Single by Mitsuki Aira

from the album ???
- Released: October 20, 2010 (Japan)
- Recorded: 2010
- Genre: J-pop, house
- Length: 4:02
- Label: D-Topia Universe
- Songwriter(s): Mitsuki Aira, Alex Funk It
- Producer(s): Onishi Terukado

Mitsuki Aira singles chronology
| "Aishi Aisarete Ikiru No Sa" (2010) | "Why Two?" (2010) |  |

Music video
- "Why Two?" teaser music video on YouTube

= Why Two? =

Single by Aira Mitsuki

"Why Two?" (stylized as WHY TWO?) is a song by Japanese electronica artist and lyricist Mitsuki Aira. It is one of the lead singles from her third studio album, ???. The single was released as a digital download online, most specifically iTunes, on October 20, 2010 in Japan, a week after the release of "Aishi Aisarete Ikiru no Sa".

==Background==
The single was released a week after the album's first single, "Aishi Aisarete Ikiru no Sa" (a Kenji Ozawa original), on October 20, 2010 on online retailer iTunes.

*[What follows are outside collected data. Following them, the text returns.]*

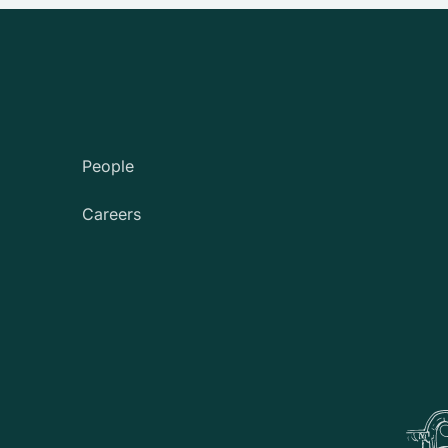
People
Careers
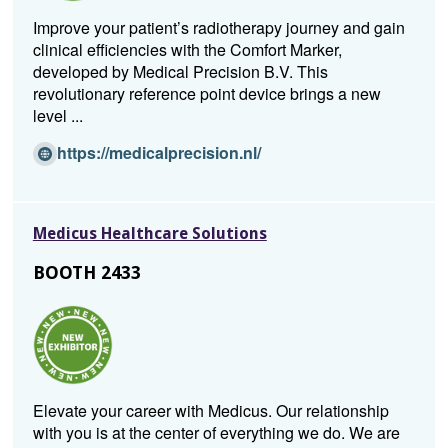
w
Improve your patient’s radiotherapy journey and gain
i
clinical efficiencies with the Comfort Marker,
n
developed by Medical Precision B.V. This
d
revolutionary reference point device brings a new
o
level ...
w)
(O
https://medicalprecision.nl/
p
e
n
Medicus Healthcare Solutions
s
i
BOOTH 2433
n
a
n
e
w
w
Elevate your career with Medicus. Our relationship
i
with you is at the center of everything we do. We are
n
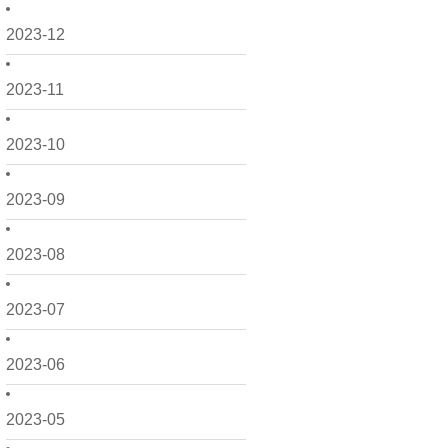
2023-12
2023-11
2023-10
2023-09
2023-08
2023-07
2023-06
2023-05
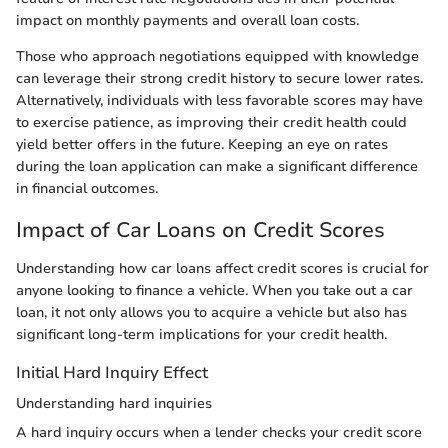
impact on monthly payments and overall loan costs.
Those who approach negotiations equipped with knowledge
can leverage their strong credit history to secure lower rates.
Alternatively, individuals with less favorable scores may have
to exercise patience, as improving their credit health could
yield better offers in the future. Keeping an eye on rates
during the loan application can make a significant difference
in financial outcomes.
Impact of Car Loans on Credit Scores
Understanding how car loans affect credit scores is crucial for
anyone looking to finance a vehicle. When you take out a car
loan, it not only allows you to acquire a vehicle but also has
significant long-term implications for your credit health.
Initial Hard Inquiry Effect
Understanding hard inquiries
A hard inquiry occurs when a lender checks your credit score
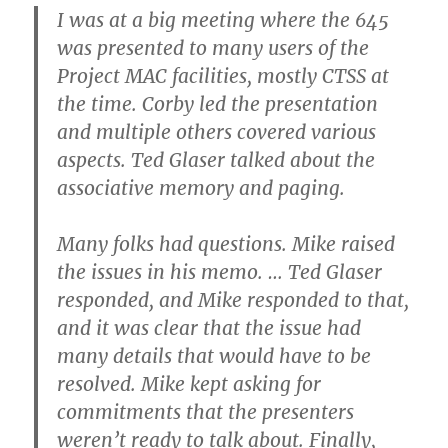
I was at a big meeting where the 645
was presented to many users of the
Project MAC facilities, mostly CTSS at
the time. Corby led the presentation
and multiple others covered various
aspects. Ted Glaser talked about the
associative memory and paging.
Many folks had questions. Mike raised
the issues in his memo. … Ted Glaser
responded, and Mike responded to that,
and it was clear that the issue had
many details that would have to be
resolved. Mike kept asking for
commitments that the presenters
weren’t ready to talk about. Finally,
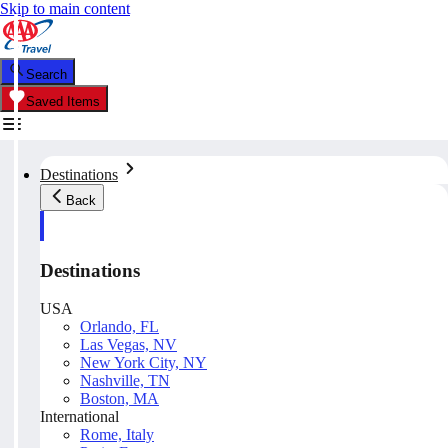
Skip to main content
Search
Saved Items
Destinations
Back
Destinations
USA
Orlando, FL
Las Vegas, NV
New York City, NY
Nashville, TN
Boston, MA
International
Rome, Italy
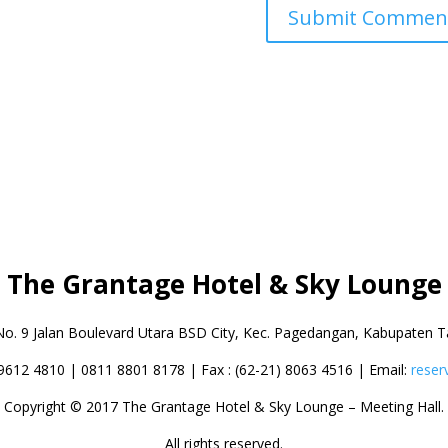
The Grantage Hotel & Sky Lounge
No. 9 Jalan Boulevard Utara BSD City,
Kec. Pagedangan, Kabupaten T
 9612 4810 | 0811 8801 8178 | Fax : (62-21) 8063 4516 | Email:
reser
Copyright © 2017 The Grantage Hotel & Sky Lounge – Meeting Hall.
All rights reserved.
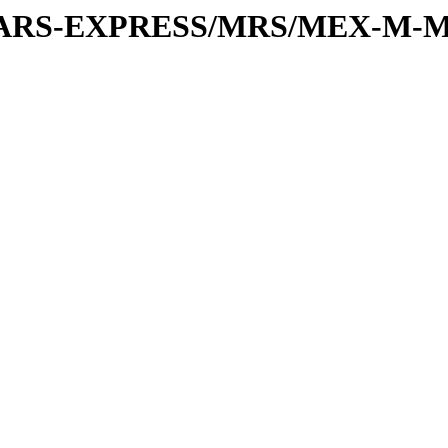
or/MARS-EXPRESS/MRS/MEX-M-M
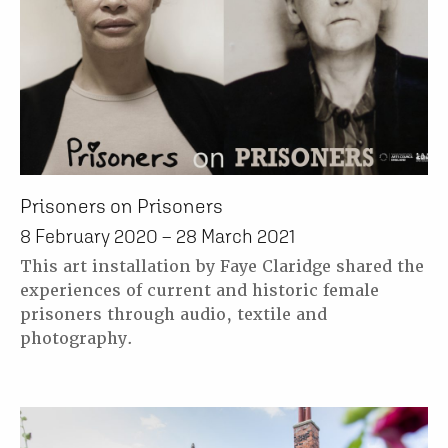
Prisoners on Prisoners
8 February 2020 – 28 March 2021
This art installation by Faye Claridge shared the
experiences of current and historic female
prisoners through audio, textile and
photography.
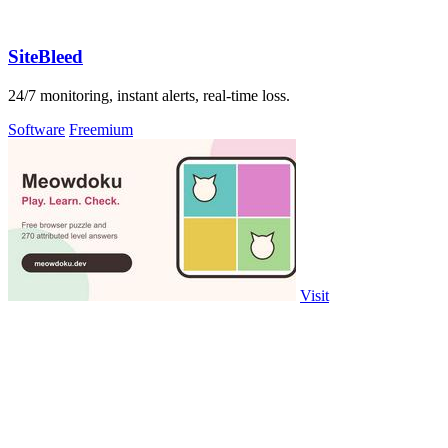
SiteBleed
24/7 monitoring, instant alerts, real-time loss.
Software
Freemium
Visit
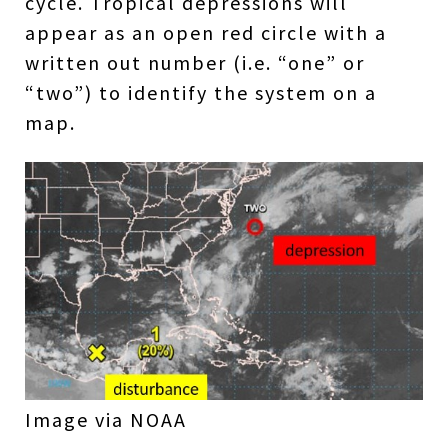
cycle. Tropical depressions will
appear as an open red circle with a
written out number (i.e. “one” or
“two”) to identify the system on a
map.
Image via NOAA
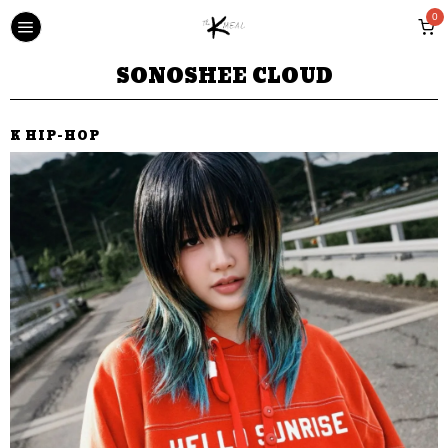
0
SONOSHEE CLOUD
K HIP-HOP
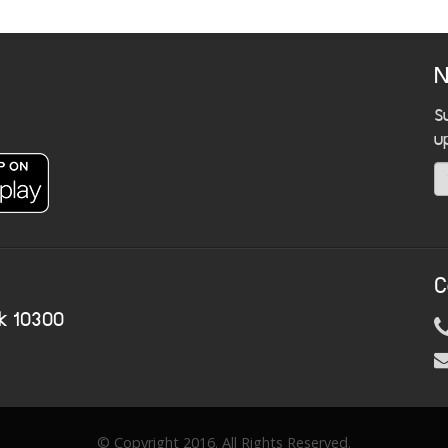
N
S
u
C
k 10300
© Copyright 2016. All Rights Reserved.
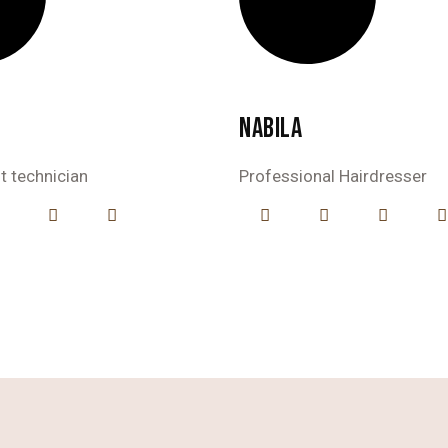
NABILA
st technician
Professional Hairdresser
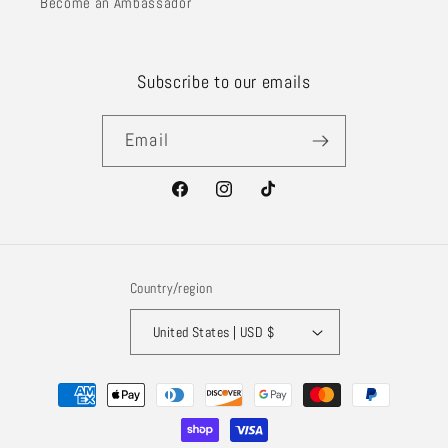
Become an Ambassador
Subscribe to our emails
Email
Facebook
Instagram
TikTok
Country/region
United States | USD $
Payment
methods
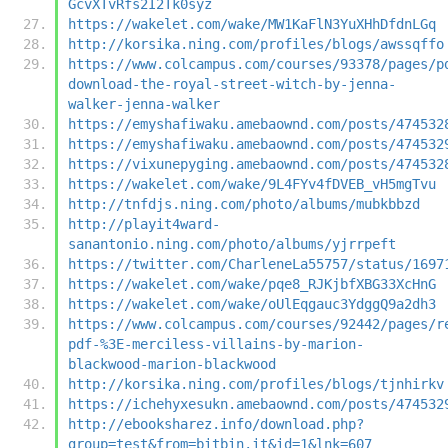
GcvXTvRfs2I2Tk0syz
https://wakelet.com/wake/MW1KaFlN3YuXHhDfdnLGq
http://korsika.ning.com/profiles/blogs/awssqffo
https://www.colcampus.com/courses/93378/pages/p
download-the-royal-street-witch-by-jenna-
walker-jenna-walker
https://emyshafiwaku.amebaownd.com/posts/474532
https://emyshafiwaku.amebaownd.com/posts/474532
https://vixunepyging.amebaownd.com/posts/474532
https://wakelet.com/wake/9L4FYv4fDVEB_vH5mgTvu
http://tnfdjs.ning.com/photo/albums/mubkbbzd
http://playit4ward-
sanantonio.ning.com/photo/albums/yjrrpeft
https://twitter.com/CharleneLa55757/status/1697
https://wakelet.com/wake/pqe8_RJKjbfXBG33XcHnG
https://wakelet.com/wake/oUlEqgauc3YdggQ9a2dh3
https://www.colcampus.com/courses/92442/pages/r
pdf-%3E-merciless-villains-by-marion-
blackwood-marion-blackwood
http://korsika.ning.com/profiles/blogs/tjnhirkv
https://ichehyxesukn.amebaownd.com/posts/474532
http://ebooksharez.info/download.php?
group=test&from=bitbin.it&id=1&lnk=607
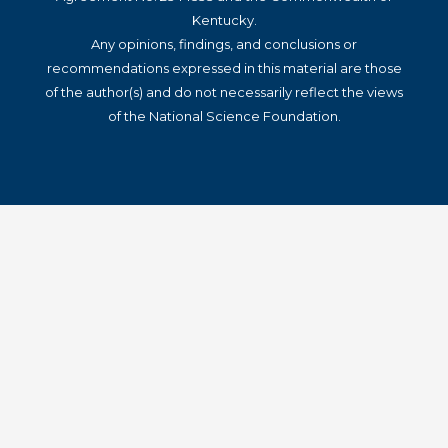
Kentucky.
Any opinions, findings, and conclusions or
recommendations expressed in this material are those
of the author(s) and do not necessarily reflect the views
of the National Science Foundation.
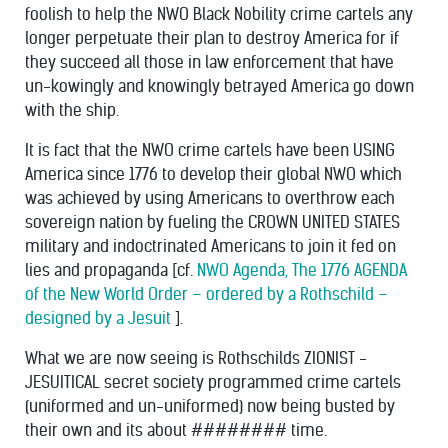
foolish to help the NWO Black Nobility crime cartels any
longer perpetuate their plan to destroy America for if
they succeed all those in law enforcement that have
un-kowingly and knowingly betrayed America go down
with the ship.
It is fact that the NWO crime cartels have been USING
America since 1776 to develop their global NWO which
was achieved by using Americans to overthrow each
sovereign nation by fueling the CROWN UNITED STATES
military and indoctrinated Americans to join it fed on
lies and propaganda [cf.
NWO Agenda, The 1776 AGENDA
of the New World Order – ordered by a Rothschild –
designed by a Jesuit
].
What we are now seeing is Rothschilds ZIONIST -
JESUITICAL secret society programmed crime cartels
(uniformed and un-uniformed) now being busted by
their own and its about ######## time.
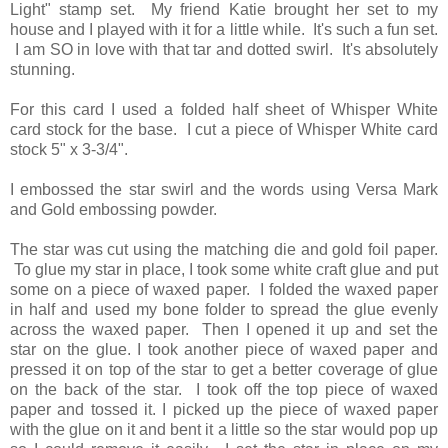
Light" stamp set. My friend Katie brought her set to my
house and I played with it for a little while. It's such a fun set.
I am SO in love with that tar and dotted swirl. It's absolutely
stunning.
For this card I used a folded half sheet of Whisper White
card stock for the base. I cut a piece of Whisper White card
stock 5" x 3-3/4".
I embossed the star swirl and the words using Versa Mark
and Gold embossing powder.
The star was cut using the matching die and gold foil paper.
To glue my star in place, I took some white craft glue and put
some on a piece of waxed paper. I folded the waxed paper
in half and used my bone folder to spread the glue evenly
across the waxed paper. Then I opened it up and set the
star on the glue. I took another piece of waxed paper and
pressed it on top of the star to get a better coverage of glue
on the back of the star. I took off the top piece of waxed
paper and tossed it. I picked up the piece of waxed paper
with the glue on it and bent it a little so the star would pop up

A teaser PV for the single was released on November 3, 2010 via D-Topia's official YouTube account, along with the song's sample with the other tracks on the same day.

The lyrics for the song was written by Mitsuki Aira herself while the composition was written by Alex Funk It. The lyrics are expressed using autotune, in which voice shifting devices became a standard in almost all of Aira's songs.

==Music video==
The music video for the song was shot in three places: Aira sitting beside a bathtub full of water, another was Aira on a light blue studio in multiple angle shots, and on the bedroom. The music video starts with Aira beside a bathtub attempting to call someone on her mobile phone and then switches to a scene with Aira singing on a light blue studio in multiple angles, also shifting to the scene of her and the bathtub in which she looked worried. On the second verse of the song, Aira is seen lying on a bed with a drawing pad and colored pencils. On the second chorus, she draws something on the drawing pad while singing and smiling (pictured). On the bridge, on the scene of Aira and the bathtub, snow began to fall. The scene changes again to Aira on the blue room shot in multiple angles while she is singing. at the end of the song, the scene shifts finally to Aira and the first setting while snow is falling.